1. It would be impossible to touch on all of those nightmarish, hidden costs in this essay. Two that deserve a mention are: the contamination of streams and land surrounding factory farms with massive quantities of feces and hormone runoff (often evidenced by the sexual mutation of nearby fish); and the possibility that widespread use of antibiotics on livestock will lead to ultraresistant strains of animal and human diseases like salmonella and E. coli. And this says nothing of the plight of slaughterhouse employees, which is dreadful.
2. “From ____ to ____” catchphrases are a salient attribute of most Meat Writing.

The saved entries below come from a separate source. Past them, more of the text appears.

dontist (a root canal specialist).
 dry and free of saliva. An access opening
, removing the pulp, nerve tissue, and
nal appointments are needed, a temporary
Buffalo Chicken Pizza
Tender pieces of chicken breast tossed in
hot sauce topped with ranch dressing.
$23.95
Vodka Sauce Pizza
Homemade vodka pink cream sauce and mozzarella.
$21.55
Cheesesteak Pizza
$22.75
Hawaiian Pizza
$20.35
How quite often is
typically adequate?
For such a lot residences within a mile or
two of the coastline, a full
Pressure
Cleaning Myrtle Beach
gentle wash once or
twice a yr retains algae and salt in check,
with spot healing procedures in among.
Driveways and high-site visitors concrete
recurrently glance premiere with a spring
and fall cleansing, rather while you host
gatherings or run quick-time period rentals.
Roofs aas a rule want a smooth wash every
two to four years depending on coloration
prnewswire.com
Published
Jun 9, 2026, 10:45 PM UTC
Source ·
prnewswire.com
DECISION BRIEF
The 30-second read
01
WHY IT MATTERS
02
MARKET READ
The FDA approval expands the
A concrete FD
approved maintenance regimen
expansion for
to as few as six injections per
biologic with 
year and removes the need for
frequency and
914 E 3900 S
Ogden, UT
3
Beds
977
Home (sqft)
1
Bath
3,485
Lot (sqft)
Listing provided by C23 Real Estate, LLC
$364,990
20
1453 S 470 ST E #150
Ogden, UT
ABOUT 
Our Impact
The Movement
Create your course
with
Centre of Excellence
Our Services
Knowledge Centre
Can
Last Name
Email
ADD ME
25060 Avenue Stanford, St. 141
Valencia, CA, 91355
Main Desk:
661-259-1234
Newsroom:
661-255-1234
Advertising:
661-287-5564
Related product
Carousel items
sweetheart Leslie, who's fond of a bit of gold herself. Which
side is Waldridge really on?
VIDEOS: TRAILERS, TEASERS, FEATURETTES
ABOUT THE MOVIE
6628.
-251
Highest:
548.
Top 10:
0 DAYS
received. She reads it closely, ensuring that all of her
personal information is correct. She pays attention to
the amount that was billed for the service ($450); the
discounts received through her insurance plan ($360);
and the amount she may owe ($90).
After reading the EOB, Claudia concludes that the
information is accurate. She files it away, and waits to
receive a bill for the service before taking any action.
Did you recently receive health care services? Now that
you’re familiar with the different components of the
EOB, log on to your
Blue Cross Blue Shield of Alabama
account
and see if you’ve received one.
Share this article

Midkiff, for example, prefers “from squeal to meal” and “from semen to cellophane”; Schell chooses “from farrow to finish”; and Gail Eisnitz uses “from farm to fork.”
3. Pollan’s signature epiphany of digestive dissonance doesn’t actually come until, in a second piece for the Times Magazine, “An Animal’s Place,” he brings it about himself. He sits down to read Peter Singer’s Animal Liberation—a book credited with starting the animal rights movement—over a steak dinner, an act he likens to “reading Uncle Tom’s Cabin on a plantation in the Deep South in 1852.”
4. The corn diet requires steadily dosing the calves with antibiotics to prevent cysts and discourage cows’ ruminating pH-neutral stomachs from gassing up and becoming acidic. It’s ­another case of the industry’s shortsighted modus operandi: even with antibiotics, the diet often abscesses a cow’s liver and can cause a ­variety of other metabolic disorders and diseases. But ranchers play the numbers knowing a satisfactory percentage of the prescriptively malnourished will survive to slaughter. We have, in essence, searched for the feed that will fatten calves fastest and cheapest, then chemically converted them to be able to live on it—just barely.
5. Though fictional, Ozeki’s description mirrors the factual reporting in Modern Meat, where Schell describes photographs of DES-contaminated children shown to him by a pediatrician in Puerto Rico.
6. From Slate.com: “When diners at Babbo, Mario Batali’s elegant New York Italian restaurant, fork out $10 for ‘Testa,’ they’re paying top dollar for a substance made by boiling the head of a pig, skimming off bits of brain, gristle, and other effluvia that bubble to the surface, and turning it into a salami. Is this irony?”
7. I don’t at all mean to equate cows and African Americans. But Marjorie Spiegel apparently does in The Dreaded Comparison: Human and Animal Slavery (foreword by Alice Walker). See also Charles Patterson’s Eternal Treblinka: Our Treatment of Animals and the Holocaust, which takes its title, in turn, from Isaac Bashevis Singer: “In relation to them, all people are Nazis; for the animals it is an eternal Treblinka.”